Thursday, March 24, 2011

Harper's gamesmanship has Liberals at brink of failure

You’ve got to hand it to Stephen Harper.
In another life, the man might well have had a promising career as a bespectacled chess nerd, because his ability to master feints, launch gambits and manage momentum would make even a grandmaster blush with envy.
Right now, the Conservatives are about to succeed in having an underdog Opposition push for an election that only the Conservatives want, and only they can benefit from, without at all seeming like they had anything to do with the event.
Let’s put things in perspective: the Bloc Quebecois has nothing to gain from this election. A few seats here or there, won or lost, won’t make a wisp of difference to the separatists’ larger mission to milk the federal tax dollar for their province. Quebec has, and always will be, an overly large player in federal politics. The Bloc will not win more seats in the next election, they might lose, and at the worst, they will be a bit player in a majority. No, their greatest power is now, where they can try to play kingmaker in a dysfunctional Parliament.
The NDP will only lose in the next election. Jack Layton, perhaps the most likeable of all the federal leaders, is on the limp. His party has no traction, and has somehow lost the traditional support of the Prairie provinces (how?) and left-leaning voters in urban B.C. (how?) while utterly failing to gain any traction amidst the impoverished and working-glass Maritimer. (How, again?) Given the NDP’s propensity for tax-and-spend fiscal incompetence, and given the obvious financial instability of the world, voters won’t be willing willing to give the NDP any power to spend money we don’t have. The next election will be a bloodbath for the NDP, and anything close to losing only a half-dozen seats will be about the best the party can hope for.
The Liberals are hoping to strike it lucky by challenging the Tories on issues of morals and ethics. But here’s where the utterly un-prime ministerial Michael Ignatieff has fallen for a clever trick. The Tories have polls – they spend more of your dollars and theirs than any other government in history on such things – that show the Canadian people just don’t give a damn about a staggering litany of scandals. Part of this has to do with the Tories’ overloaded coffers, which allows the Tories plenty of pre-election election ads. Michael Ignatieff will never be prime minister.
But Stephen Harper will, again. He might not achieve many more seats than he has, but he will retain power.
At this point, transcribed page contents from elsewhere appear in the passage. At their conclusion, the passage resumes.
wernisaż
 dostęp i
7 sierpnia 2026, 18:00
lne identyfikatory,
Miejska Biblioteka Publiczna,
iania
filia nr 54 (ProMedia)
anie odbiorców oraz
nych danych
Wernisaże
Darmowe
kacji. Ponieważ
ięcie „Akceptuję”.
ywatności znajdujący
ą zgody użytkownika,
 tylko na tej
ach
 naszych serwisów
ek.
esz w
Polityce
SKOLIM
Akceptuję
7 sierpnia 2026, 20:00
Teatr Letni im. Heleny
Now, it’s not clear an election will give the Tories the majority they crave by positing the current governing party as a better option than the Liberals. But there's another way to victory: not by being better than the other guy, but by making the other guy appear less viable. In that light, Harper has allowed Ignatieff and company just enough room to think they have a chance – while also being certain that the Canadian public have little confidence in Ignatieff and the Liberals as a whole. The fact that Ignatieff decided the budget wasn’t his cup of tea (even though it was more Liberal than some Liberal budgets of years past) without even reading it will be portrayed by the Tories as evidence Ignatieff isn’t here for us – just himself – as all those quasi-slanderous Tory attack ads suggest.
The only fly in the Tory ointment is the departure of veteran (and likeable) MPs Stockwell Day and Chuck Strahl. But both B.C. politicians come from areas rife with die-hard Conservative roots. Short of a meltdown by the candidates in that area, both seats will be blue the next election. So what if Harper loses a few veteran ministers? It’s not like most of the government has any power other than to heed what comes out of the Prime Minister’s Office anyhow.
But even against that backdrop, Harper retains a master-stroke: people didn’t want an election, and if one is forced, he has the power to point out how the nasty Liberals and evil Socialists are responsible for this spring inconvenience. The message from the well-oiled Tory machine will be a simple one: “Don’t blame us. We had a wonderful budget that would have helped seniors and the poor and help build jobs, and now we’re just stuck trying to govern the country as best as we could despite those meddling kids.”
In the game of electoral chess, Stephen Harper has masterfully shuffled the political pieces on Ottawa’s checkered board such that regardless of whoever moves first, the Conservatives win.
If Ignatieff forces an election, he will lose. Alternately, the Opposition could cave and allow the Harper regime another year of life. Either way, the Conservatives are the only party that stand to gain from the current political turmoil, regardless of its outcome.
And that’s got much to do with the machinations of Harper: he hasn’t piloted a less-than-spectacular minority government to the greatest longevity in history by luck alone. Come Friday's non-confidence vote, the Liberals may well have allowed Harper to trick them into securing a Tory majority.
- Vern Faulkner is the Courier editor.